_Given text:_
4. Second attempt at a key-value store: How to implement atomic value updates and therefore Atomicity, Consistency, Isolation and Durability

The performance of and problems with this second generation design

The naive key-value store simply stored each key in a single flat directory, so:

"dog" => store/dog
"cat" => store/cat
"horse" => store/horse
...

When inserting or updating an item, it simply opened the filename and wrote out the contents thus creating races for concurrent users and potentially writing out the entire directory inode if that filesystem rebalances its directory contents. So how do we implement ACID-ity of updates with constant time updates?

It is actually surprisingly simple thanks to AFIO. Firstly, we are going to reorganise the store's structure with a directory per key name to become this instead:

"dog" => store/dog/0
"cat" => store/cat/0
"horse" => store/horse/0
...

Per-instance keypoint data:
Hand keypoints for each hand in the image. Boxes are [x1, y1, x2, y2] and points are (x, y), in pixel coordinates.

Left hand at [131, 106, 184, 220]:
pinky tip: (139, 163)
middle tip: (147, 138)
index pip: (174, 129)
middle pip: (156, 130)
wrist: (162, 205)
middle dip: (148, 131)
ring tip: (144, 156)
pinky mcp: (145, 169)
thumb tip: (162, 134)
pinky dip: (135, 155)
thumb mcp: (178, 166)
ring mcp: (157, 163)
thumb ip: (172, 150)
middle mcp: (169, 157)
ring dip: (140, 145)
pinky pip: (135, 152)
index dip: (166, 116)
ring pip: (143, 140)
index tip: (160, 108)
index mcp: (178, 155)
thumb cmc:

--

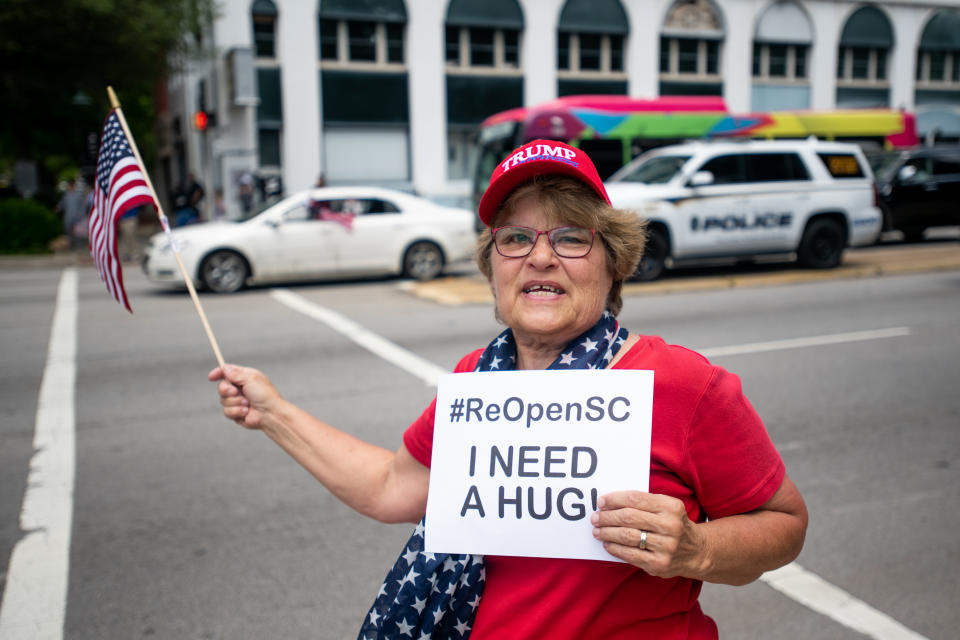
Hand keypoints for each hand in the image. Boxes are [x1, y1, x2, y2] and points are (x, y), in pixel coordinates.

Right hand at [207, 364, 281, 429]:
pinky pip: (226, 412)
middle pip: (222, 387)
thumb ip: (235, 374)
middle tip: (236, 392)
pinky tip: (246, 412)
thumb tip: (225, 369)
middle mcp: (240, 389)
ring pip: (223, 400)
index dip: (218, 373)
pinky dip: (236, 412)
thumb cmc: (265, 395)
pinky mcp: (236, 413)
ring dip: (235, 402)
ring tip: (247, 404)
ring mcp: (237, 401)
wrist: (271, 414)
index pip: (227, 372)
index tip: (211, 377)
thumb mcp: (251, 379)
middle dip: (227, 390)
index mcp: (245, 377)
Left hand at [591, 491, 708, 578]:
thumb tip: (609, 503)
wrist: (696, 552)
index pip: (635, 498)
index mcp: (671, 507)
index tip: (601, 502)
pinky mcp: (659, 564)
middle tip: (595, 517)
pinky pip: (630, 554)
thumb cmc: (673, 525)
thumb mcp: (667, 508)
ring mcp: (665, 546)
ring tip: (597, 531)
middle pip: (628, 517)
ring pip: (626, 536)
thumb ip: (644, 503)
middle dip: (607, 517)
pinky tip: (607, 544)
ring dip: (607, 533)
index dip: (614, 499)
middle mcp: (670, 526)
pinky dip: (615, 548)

---

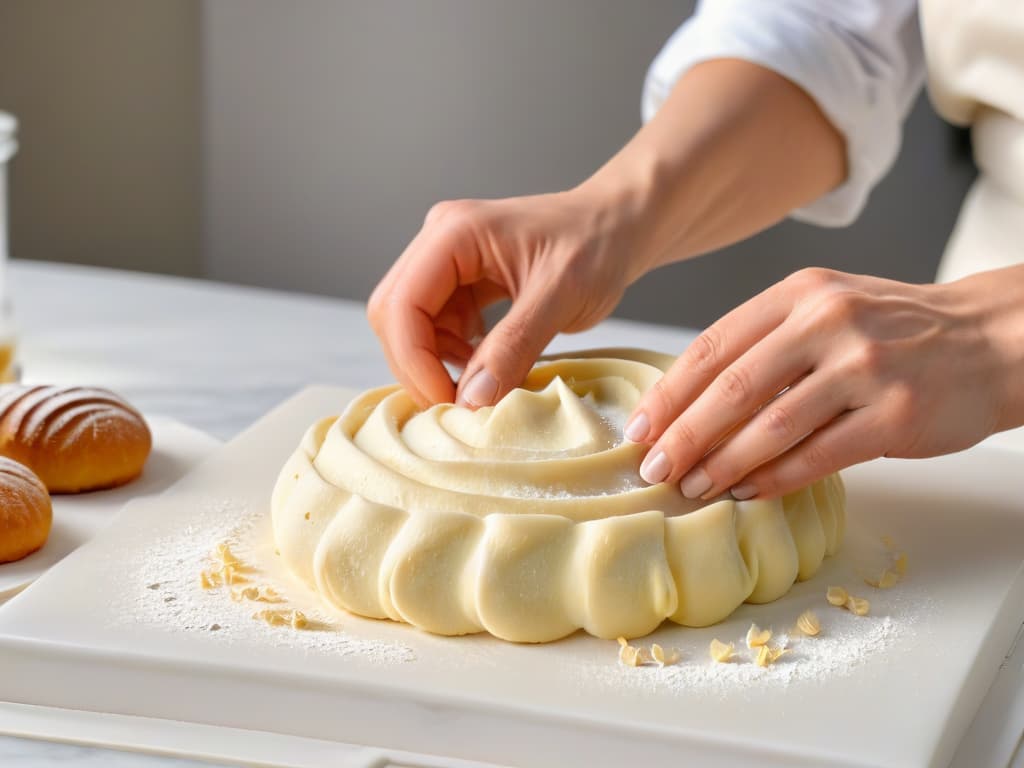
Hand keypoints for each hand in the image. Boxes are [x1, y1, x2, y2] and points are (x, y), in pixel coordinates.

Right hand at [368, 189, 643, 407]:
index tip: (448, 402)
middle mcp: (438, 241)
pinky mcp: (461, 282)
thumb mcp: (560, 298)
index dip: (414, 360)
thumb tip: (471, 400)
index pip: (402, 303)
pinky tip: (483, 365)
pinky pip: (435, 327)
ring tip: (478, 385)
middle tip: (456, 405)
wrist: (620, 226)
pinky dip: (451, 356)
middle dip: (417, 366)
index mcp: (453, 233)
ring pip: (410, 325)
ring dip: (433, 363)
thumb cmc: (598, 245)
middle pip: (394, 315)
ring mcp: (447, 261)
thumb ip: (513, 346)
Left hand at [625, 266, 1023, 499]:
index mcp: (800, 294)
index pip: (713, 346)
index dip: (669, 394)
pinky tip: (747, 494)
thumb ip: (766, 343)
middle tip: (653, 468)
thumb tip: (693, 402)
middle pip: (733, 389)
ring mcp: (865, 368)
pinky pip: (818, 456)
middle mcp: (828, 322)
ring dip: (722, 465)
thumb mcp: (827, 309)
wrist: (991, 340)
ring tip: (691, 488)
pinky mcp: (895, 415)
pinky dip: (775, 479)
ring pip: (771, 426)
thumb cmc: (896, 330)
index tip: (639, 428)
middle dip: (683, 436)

_Problem A:_
Answer these from the key-value store text, not the material:
(i) In the naive design, which path does the key "cat" map to?
(ii) Which library does the text say makes implementing ACID updates surprisingly simple?
(iii) In the reorganized structure, which path does "horse" map to?
_Problem B:_
Please write the next part of the key-value store text, starting right after its final line.

_Answer section A:_
(i) store/cat
(ii) AFIO
(iii) store/horse/0

_Answer section B:_
We are going to change the lookup semantics to this instead:

For some key, open the file store/key/0 for reading.

The insertion semantics becomes this:

For some key, open the file store/key/tmpXXXXXXXXXXXXXXXX for writing optionally using afio::file_flags::always_sync (this causes the OS to not report write completion until the write reaches physical storage), creating any store/key directory as necessary, where XXXXXXXXXXXXXXXX is a cryptographically strong 128-bit random number.
Write the new value using the output stream as normal, keeping the handle open.
Atomically rename store/key/tmpXXXXXXXXXXXXXXXX to store/key/0 using AFIO's special atomic_relink() function (which because it acts on an open file handle, is invariant to path relocations of itself). This function does as it says, and atomically makes visible at store/key/0 our new value for the key, unlinking any file previously there^[6]. Never at any point is there not a complete and finished value file on physical storage at store/key/0^[7]. On Linux only we then execute a sync on the directory handle for store/key because Linux is different from other operating systems in that you must explicitly request metadata updates to be sent to physical storage.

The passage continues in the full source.